Who am I to begrudge Liam Neeson for creating his own movie genre? Starting with 2008’s Taken, “Liam Neeson Movie” has come to mean anything starring Neeson as an older, haggard guy single-handedly dispatching the opposition. Some have been good (A Walk Among the Tombstones, The Grey), and some haven’t worked as well (Non-Stop, Unknown), but he’s never failed to turn in a quality performance along the way. So there’s that.
Neeson’s latest is Run All Night, a dark, gritty shoot-out flick with a body count higher than the number of wrinkles on Neeson’s 62-year-old face. And while the film doesn’t quite match the level of, say, Taken, it still largely accomplishes what it sets out to do.

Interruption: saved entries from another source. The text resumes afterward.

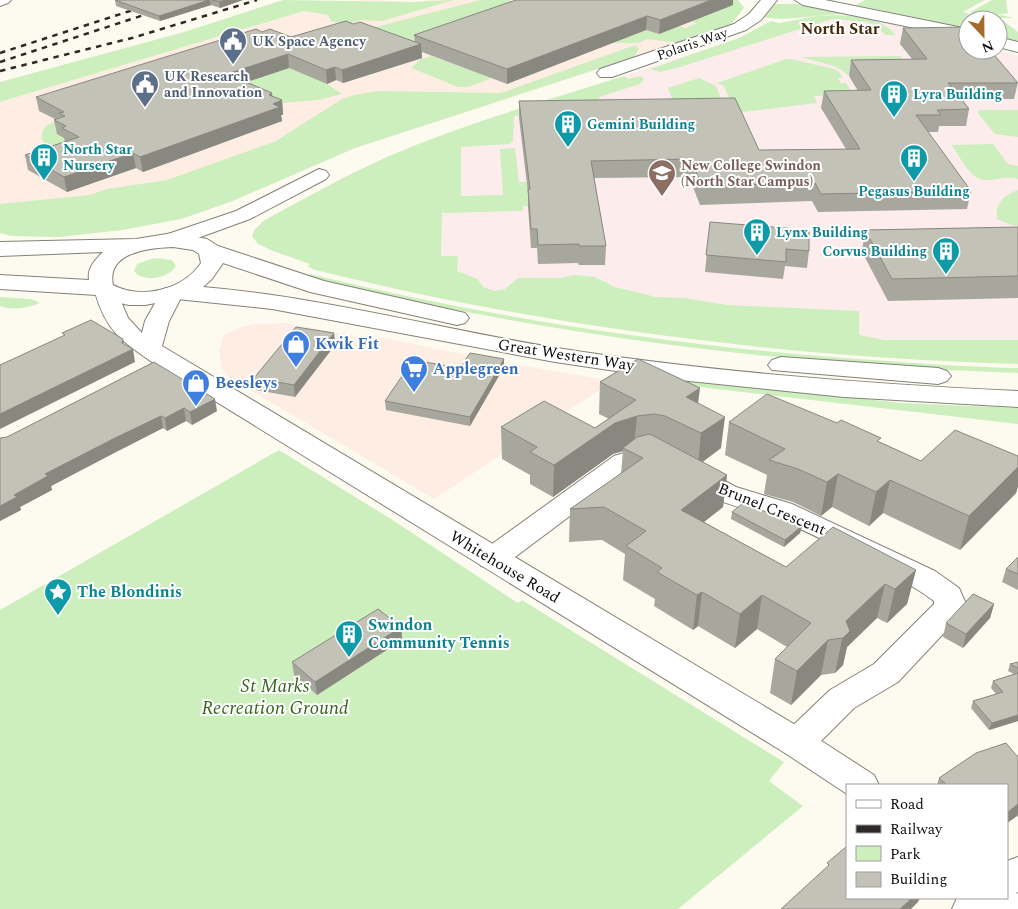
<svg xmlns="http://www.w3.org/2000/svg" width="1018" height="909" viewBox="0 0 1018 909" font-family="Spectral,serif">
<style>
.commercial{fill:#feede2}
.education{fill:#fdecec}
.green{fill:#cdefbe}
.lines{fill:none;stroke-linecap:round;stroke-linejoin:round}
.minor-casing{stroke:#848278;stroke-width:2}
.tertiary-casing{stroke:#848278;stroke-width:2}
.secondary-casing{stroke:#848278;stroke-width:2}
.minor{fill:#fff;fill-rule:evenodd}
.tertiary{fill:#fff;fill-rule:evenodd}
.secondary{fill:#fff;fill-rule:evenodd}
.rail{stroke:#2b2a26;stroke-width:2.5;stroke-dasharray:5.5 5.5;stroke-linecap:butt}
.wall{fill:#a8a79d}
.shaded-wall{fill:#888880}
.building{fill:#c3c2b7;stroke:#888880}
.labels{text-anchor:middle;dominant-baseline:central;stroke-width:4;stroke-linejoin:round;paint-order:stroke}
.far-service-label{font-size:14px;font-weight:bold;fill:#4e5e75;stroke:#fff;text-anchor:start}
.far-street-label{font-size:14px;fill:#0e0d0a;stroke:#fff}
.far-culture-label{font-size:14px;font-weight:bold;fill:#0d838f;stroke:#fff;text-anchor:start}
.far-education-label{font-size:14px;font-weight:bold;fill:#785e54;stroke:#fff;text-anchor:start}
.far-quarter-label{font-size:16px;font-weight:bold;fill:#442809;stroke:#fff}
.shop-label{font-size:16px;font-weight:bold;fill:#366cbe;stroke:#fff;text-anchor:start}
.street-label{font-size:16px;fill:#0e0d0a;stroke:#fff}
.culture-label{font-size:16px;font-weight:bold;fill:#0d838f;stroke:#fff;text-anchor:start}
.near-park-label{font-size:19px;font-style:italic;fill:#37661e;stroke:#fff}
</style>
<rect width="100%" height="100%" fill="#fdfbf0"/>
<path class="commercial" d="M363,0L412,2L432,0H738L744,8L732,23L714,32L355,148L230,202L181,219L122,230L59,237L12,236L0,233V102L304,11Z
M286,323L355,336L384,338L495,361L613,381L434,499L230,378L225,373L221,366L219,350L224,335L241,327L255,324Z"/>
<path class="education" d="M856,17L925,31L968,50H998L1018,56V362L756,343L273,251L258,244L252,236L255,229L265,220L348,175L451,132L789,22Z"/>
<path class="green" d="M283,0L412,2L454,0L382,21L360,20L345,25L331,21L328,15L304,11L0,102V82L184,32Z
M481,0H507L621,22L659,34L679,26L685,28L697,23L691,21L732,5L716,0H738L744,8L732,23L714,32L679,43L647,39L639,43H606L473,18L448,22L427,46L356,32Z
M865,0H985L963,12L984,18L968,20L966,28L856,5Z
M992,0H1006L1008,13L987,17L970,12Z
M776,4H799L845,14C818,14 786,22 763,17L771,6Z
M1002,15L1013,18H1000L1018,32V43L998,37V20H985Z
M817,16C843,14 878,14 896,35H885L877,26L866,22L832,19L680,67L660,72L650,69L739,38L771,21L779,23Z
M635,45L639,49L634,57L355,148L230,202L181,219L122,230L59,237L12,236L0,233V204L90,195L107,189L167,180L276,141L342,99L354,95L377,91L501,93Z
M431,56L492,78L468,87H458L411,68L421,59Z
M900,56L914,74L848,75L837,67L801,57Z
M786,59H791L834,69L839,72L843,78H838L841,83H846L851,91H837L838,95L814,96L817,103L735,113L724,86L717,83Z
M289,68L327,84L342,94L318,100L271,104L226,89Z
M624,76L628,79L640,76L644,79L640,84L599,97L603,113L514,116L513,142L509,144L461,147V196L503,195L500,149L515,148L519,182L592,180L596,205L523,206V211L442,213L441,256H458L457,271L478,279L483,287L494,291L505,289L518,278H560L575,275L595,277L615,287L656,297L684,298L727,305L859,311V335L884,340H1018V364C783,357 544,327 315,270L307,266L310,264L273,251L258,244L252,236L255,229L265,220C305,198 345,176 387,157C463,124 545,101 624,76Z
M699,78L716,86L726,110L674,104L668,88Z
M981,110H1018V137L995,134L979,115L978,111Z
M75,115L69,141L50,147L43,142C36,123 62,119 75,115Z
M993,144L1008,164L1018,166V179C1009,176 999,179 990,180C969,182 963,159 951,145Z
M1018,190V226L1011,225L997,219C995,203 1004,195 1018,190Z
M154,258L172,260L176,266C168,279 143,283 134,271L137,264Z
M310,274C486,317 664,344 844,358C902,362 960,367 1018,368V373C778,365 539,334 306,277Z
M0,297L31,299L40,303C27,308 14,311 0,306Z
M636,374L902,403L1018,408V424L674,384Z
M279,450L391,519L518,603L522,600L784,762L769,781L803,806L678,909H0V610Z"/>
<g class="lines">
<g class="minor-casing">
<path id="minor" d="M761,0H777L761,20L746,30L612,77H600L597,73L600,69L734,24L749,14Z
M795,0H825L968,29V39L803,5Z
M998,37L1018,42V52L998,47Z
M319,169L326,171L329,175L326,179L250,219L173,247L165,245L162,240L165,235L236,211Z
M644,447L666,451L670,457L666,463C654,466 645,464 634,468L503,566L492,569L481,566L477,559L481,552L614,456Z
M693,466L703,469L736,487L792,504L935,571L959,588L966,604L958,618L898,682L854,708L809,753L797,757L785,753L779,743L785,733L830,690L874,664L934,604V601C910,583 884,571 858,558C830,543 801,528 771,517C746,508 694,498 679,475L683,469Z
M1018,857V892L1007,896V861Z
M957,898H1004L998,909H952Z"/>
</g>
<g class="tertiary-casing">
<path id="tertiary" d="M0,0H11L8,3L0,6Z
M107,285L115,287L128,318L142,333L145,321L163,289L171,287L179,289L183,294L169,321L162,346L809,733L874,775L879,785H847V794L785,753L155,364C123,342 106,332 95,292L99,287Z
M1007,885L1018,894V909H980L974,898H1007Z"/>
</g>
<g class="secondary-casing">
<path id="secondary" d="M173,233L207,239L218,246L324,281L465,313L469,318L465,323L457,325L310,292L223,263L212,279L203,287C323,297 439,329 557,348C710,372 864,384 1018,391V407L844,397L670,379L555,362L272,309L177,299L145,305H129L106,300L97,295L0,289V275L89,280C87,268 95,260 103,252L0,256V242L136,239ZM173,247L193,250L199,254L201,263C183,290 141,300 113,285C106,252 149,248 173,247Z
M781,357L938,368L947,371L951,376L947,381L938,384L772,370L768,365L772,360Z"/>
</g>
<use href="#minor" class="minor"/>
<use href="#tertiary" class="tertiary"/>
<use href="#secondary" class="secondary"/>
<path class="rail" d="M0,53L164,0
M0,62L156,11
M0,71L132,38L257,0"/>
</g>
<path class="wall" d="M115,0H243L220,8L211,5L160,21L116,6Z
M733,5L659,34L646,30L507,84L422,52V58L343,83L336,80L327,84L289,68L246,82L272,93V96L282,100L283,115H281L282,121L143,172L136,168L67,192L28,170L25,155L65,142L64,138L57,134L54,120L55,119L39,111L36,97L262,32L291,37L353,24L415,42L414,35Z
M903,28L1018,82L1014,99H962L969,109L966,126H939L938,132H928L971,191L967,209L818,212L812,201L700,205L689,177L594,178L606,246L605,265H579L578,263L538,264L537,248H531L528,207V193L519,118V101L759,150L846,149L821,108L824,91H858L849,76L851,60L912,59L900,44Z
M710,222L809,251L807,268L785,266L783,279L705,272Z
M1018,227V298L888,301L862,252L865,230Z
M334,333L335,345L295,397L256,390L254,378Z
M504,359V367L470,426L386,410L385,401L460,368Z
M154,362L217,411L192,425L186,421L167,431L163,428L116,452L51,486L52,490L20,507L21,510L0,521L7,437Z
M600,382L698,403L721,448L703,462L727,475L723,507L704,522L786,567L916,570L907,604L887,623L877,618L847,647L843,665L835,673L821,675L791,705L770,693L775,659L787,647L757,629L735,648L698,626L693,630L654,606L655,599L623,580L625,554L602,540L569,542L570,509L621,474L623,451L613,454L553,497L530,484V475L502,459L501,427L595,428L609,419L599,414Z
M729,422L880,442L921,461L1018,456V486L1016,493L960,550L883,513L869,526L832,507L821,516L793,502L764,494L767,475L725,455Z
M732,512L802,526L800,533L784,547L731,519Z
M1018,557V590L1002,582L1006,569Z
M994,604L990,618L963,648L943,637L946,623Z
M401,627L402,640L317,695L294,675L292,662Z
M1018,662V721L989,730L971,708L973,701L996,694L991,688L993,681L1014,674L1008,671L1010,664Z
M1018,756V817L1017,816L1007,823V785H937L939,778Z"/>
<path class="shaded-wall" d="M209,0H210L211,5L160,21L159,16Z
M226,0H243L220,8L219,2Z
M711,0H733V5L659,34L660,20Z
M647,16L646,30L507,84V69Z
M421,44L422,58L343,83L342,70Z
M288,54L289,68L229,88L227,74Z
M335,67L336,80L327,84L326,70Z
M272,93L273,103L282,100L283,115H281L282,121L143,172L140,157Z
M133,153L136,168L67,192L64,177Z
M334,333L335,345L295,397L294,385Z
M123,339L125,352L133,349L135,362L0,429V414L122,343Z
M504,359V367L470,426V417Z
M700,388L696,419L686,397Z
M215,399L217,411L192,425L190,412Z
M184,408L186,421L167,431L165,418Z
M161,416L163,428L116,452L51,486L52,490L20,507L21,510L0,521V506L14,495L45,474L113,439Z
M637,416L634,447L623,448V451L613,454L553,497L554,465L615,423Z
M725,417L721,448L698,465L701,433Z
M1018,467V486L1016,493L960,550L969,516Z
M838,474L832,507L821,516L827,482Z
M727,475L723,507L677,543L681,510Z
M890,480L883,513L869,526L876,492Z
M802,526L800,533L784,547L785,540Z
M916,570L907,604L887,623L895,589Z
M885,584L877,618L847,647L843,665L835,673L846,621Z
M702,592L698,626L693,630L697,595Z
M762,595L757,629L735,648L740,614Z
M994,604L990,618L963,648L966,634Z
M401,627L402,640L317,695L315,682Z
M828,640L821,675L791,705L797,671Z
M1018,715V721L989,730L992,723Z
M1018,804V812L1017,816L1007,823V813Z
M912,898H920L918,902L911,909H900Z"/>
<path class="building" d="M115,0H209L159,16Z
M212,0H226L219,2Z
M516,0H711L660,20L647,16L507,69L414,35Z
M346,21L353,24L360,22L421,44L342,70L335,67L326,70L288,54L227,74L272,93L269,95L282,100L273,104L280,107L140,157L133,153L64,177L25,155L79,137L62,128L66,126L54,120L65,116L59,113L64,112L36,97L256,29L262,32L270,29L291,37Z
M968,27V50H990L1018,83H948L969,109L937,110L941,115H916L971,191L821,194L815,183L702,186L691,159L591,161L606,246H579V244L538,245L537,229H531L528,189H530L519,101L735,98L759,150L860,149L824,91L871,90L851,60L927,59L903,28Z
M710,222L809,230V251L786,249V262L706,255Z
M1018,227V276L892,279L865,230Z
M91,320L123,339L122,343L133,349L0,414V365L65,335L62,333Z
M296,327L334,333L294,385L254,378Z
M470,353L504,359L470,417L385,401L413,360L460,368Z
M638,359L700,388L686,397L725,417L701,433L665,416L654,414L637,416L615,423L554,465L530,452L537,447L501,427L544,401L595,428L636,400L600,382Z
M154,362L215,399L190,412L184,408L165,418L161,416L113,439L45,474L48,476L14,495L17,497L0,506V438L7,437Z
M767,394L837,423L841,420L881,438L877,441L921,461L955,430L1018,456V467L969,516L890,480L876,492L838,474L827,482L798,469L769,460L785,449L729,422Z
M650,434L727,475L681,510L786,567L833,527L916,570L895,589L885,584L846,621L850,631L843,638L828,640L797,671L775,659L811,623L762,595L740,614L702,592L697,595L657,572L662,568L626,546L646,531L604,507L570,509L643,458L623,448L637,437Z
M743,503L802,526L785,540L732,512Z
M1018,557V574L1006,569Z
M973,594L994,604L966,634L946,623Z
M378,609L401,627L315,682L292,662Z
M1018,662V668L1010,664Z
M1018,673V715L992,723L973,701L1003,692L993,681Z
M1006,743L1017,756H1018V804L1007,813V785H947L939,778L976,753Z
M847,846V898H912L900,909H781L829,865L827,863Z"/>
<defs>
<g id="civic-pin" transform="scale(1.4375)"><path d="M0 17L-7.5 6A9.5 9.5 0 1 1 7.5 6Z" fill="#5c6f8a" stroke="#fff"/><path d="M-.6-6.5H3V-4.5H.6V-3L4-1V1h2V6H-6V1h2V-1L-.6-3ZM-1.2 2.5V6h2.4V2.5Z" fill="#fff"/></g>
<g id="building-pin" transform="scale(1.4375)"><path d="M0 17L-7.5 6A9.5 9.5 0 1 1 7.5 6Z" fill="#0f9aa8" stroke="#fff"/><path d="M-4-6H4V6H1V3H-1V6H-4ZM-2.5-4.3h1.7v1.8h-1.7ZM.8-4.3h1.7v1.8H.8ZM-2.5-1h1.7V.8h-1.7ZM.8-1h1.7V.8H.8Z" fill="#fff"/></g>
<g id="university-pin" transform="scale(1.4375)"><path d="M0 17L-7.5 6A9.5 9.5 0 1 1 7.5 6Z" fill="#8d6e63" stroke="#fff"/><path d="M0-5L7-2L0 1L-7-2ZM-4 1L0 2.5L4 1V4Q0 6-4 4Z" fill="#fff"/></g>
<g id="shop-pin" transform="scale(1.4375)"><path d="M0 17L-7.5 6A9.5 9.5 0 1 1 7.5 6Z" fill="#3f7fe0" stroke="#fff"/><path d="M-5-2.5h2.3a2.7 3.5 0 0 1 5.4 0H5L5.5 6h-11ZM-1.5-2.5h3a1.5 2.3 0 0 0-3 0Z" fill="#fff"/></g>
<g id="supermarket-pin" transform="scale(1.4375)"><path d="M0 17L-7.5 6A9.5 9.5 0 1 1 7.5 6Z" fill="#3f7fe0" stroke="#fff"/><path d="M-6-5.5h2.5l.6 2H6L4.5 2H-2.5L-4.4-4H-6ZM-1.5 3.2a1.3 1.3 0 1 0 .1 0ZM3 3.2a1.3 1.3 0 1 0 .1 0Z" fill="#fff"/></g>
<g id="sight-pin" transform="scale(1.4375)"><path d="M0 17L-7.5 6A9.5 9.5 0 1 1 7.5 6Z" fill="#0f9aa8" stroke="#fff"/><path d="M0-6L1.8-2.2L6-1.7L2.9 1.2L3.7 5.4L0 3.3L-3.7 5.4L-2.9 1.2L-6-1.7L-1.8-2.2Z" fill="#fff"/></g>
</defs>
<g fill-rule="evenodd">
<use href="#civic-pin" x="233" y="41"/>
<use href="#civic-pin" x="145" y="84"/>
<use href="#building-pin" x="894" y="94"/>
<use href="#building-pin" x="568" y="124"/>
<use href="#building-pin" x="44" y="157"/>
<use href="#building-pin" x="914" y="158"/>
<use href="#university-pin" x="662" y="173"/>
<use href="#building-pin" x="757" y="232"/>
<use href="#building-pin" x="946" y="251"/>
<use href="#shop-pin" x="296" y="344"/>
<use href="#supermarket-pin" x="414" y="369"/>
<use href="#shop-pin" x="196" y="383"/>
<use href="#sight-pin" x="58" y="592"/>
<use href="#building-pin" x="349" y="634"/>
</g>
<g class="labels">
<g class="far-service-label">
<text x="252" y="41">UK Space Agency</text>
<text x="164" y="76">UK Research<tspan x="164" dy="16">and Innovation</tspan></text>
</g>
<g class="far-street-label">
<text transform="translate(692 44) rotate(-19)">Polaris Way</text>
</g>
<g class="far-culture-label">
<text x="913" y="94">Lyra Building</text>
<text x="587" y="124">Gemini Building</text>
<text x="63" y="149">North Star<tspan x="63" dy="16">Nursery</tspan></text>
<text x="914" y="191" text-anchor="middle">Pegasus Building</text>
<text x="776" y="232">Lynx Building</text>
<text x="927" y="251" text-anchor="end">Corvus Building</text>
</g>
<g class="far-education-label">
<text x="681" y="165">New College Swindon<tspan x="681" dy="16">(North Star Campus)</tspan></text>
</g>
<g class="far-quarter-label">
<text x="840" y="29">North Star</text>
</g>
<g class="shop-label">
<text x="315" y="344">Kwik Fit</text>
<text x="433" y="369">Applegreen</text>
<text x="215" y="383">Beesleys</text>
</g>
<g class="street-label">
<text transform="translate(566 355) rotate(9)">Great Western Way</text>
<text transform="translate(772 509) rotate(22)">Brunel Crescent</text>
<text transform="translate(505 567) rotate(31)">Whitehouse Road</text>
</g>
<g class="culture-label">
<text x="77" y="592">The Blondinis</text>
<text x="368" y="625">Swindon<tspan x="368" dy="18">Community Tennis</tspan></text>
</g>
<g class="near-park-label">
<text x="275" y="686">St Marks<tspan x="275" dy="22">Recreation Ground</tspan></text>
</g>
</g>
<rect x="846" y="784" width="162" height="115" fill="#ffffff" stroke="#9f9e9d"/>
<rect x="856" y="800" width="25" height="8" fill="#ffffff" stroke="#9f9e9d"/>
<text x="890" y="809" font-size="15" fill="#0e0d0a">Road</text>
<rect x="856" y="825" width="25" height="8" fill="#2b2a26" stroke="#9f9e9d"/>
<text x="890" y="834" font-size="15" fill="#0e0d0a">Railway</text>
<rect x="856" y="846" width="25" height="15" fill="#cdefbe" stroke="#9f9e9d"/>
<text x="890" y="859" font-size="15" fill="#0e0d0a">Park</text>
<rect x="856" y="872" width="25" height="15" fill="#c3c2b7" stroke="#9f9e9d"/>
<text x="890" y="884" font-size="15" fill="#0e0d0a">Building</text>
<g transform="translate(983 35) rotate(158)"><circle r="24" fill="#ffffff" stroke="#9f9e9d"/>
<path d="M0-4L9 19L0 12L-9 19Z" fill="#a46a2a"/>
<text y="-8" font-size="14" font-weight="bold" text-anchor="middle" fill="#0e0d0a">N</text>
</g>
</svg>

Neeson is Jimmy Conlon, a former hitman for his longtime compadre, Brooklyn kingpin Shawn Maguire (Ed Harris). After one of the more needlessly convoluted set-ups in recent movie memory, Jimmy shoots and kills his old friend’s son Danny (Boyd Holbrook) to keep Danny from shooting Jimmy’s estranged son Mike (Joel Kinnaman). So Shawn calls out the troops, which include the usual assortment of thugs, toughs, and corrupt cops, for a little revenge.
Director Jaume Collet-Serra, who also helmed those two “haven’t worked as well” Neeson films I mentioned above, does a generally decent job with Run All Night. Set over the course of one, long evening, it whisks us from borough to borough, through rainstorms and car chases and high-rise manhunts– though I could have done without all the swooping (and distracting) “let’s quickly get from one side of Manhattan to the other” shots. Collet-Serra does know how to ramp up the tension, though, and the pace moves briskly for the most part– only getting bogged down when Jimmy and Mike start the process of (sniff) reconnecting as father and son.
Neeson and Harris are both solid in the lead roles, and their raw performances help offset the fact that every single character is horribly unlikable. It’s hard to root for someone when they don’t have a redeemable trait to speak of– but Neeson and Harris fight through the script to make it happen.
In the end, Run All Night doesn’t really do anything to set itself apart from any other Liam Neeson Movie, but we’re not talking Schindler’s List or Rob Roy here– those are what used to be Liam Neeson Movies.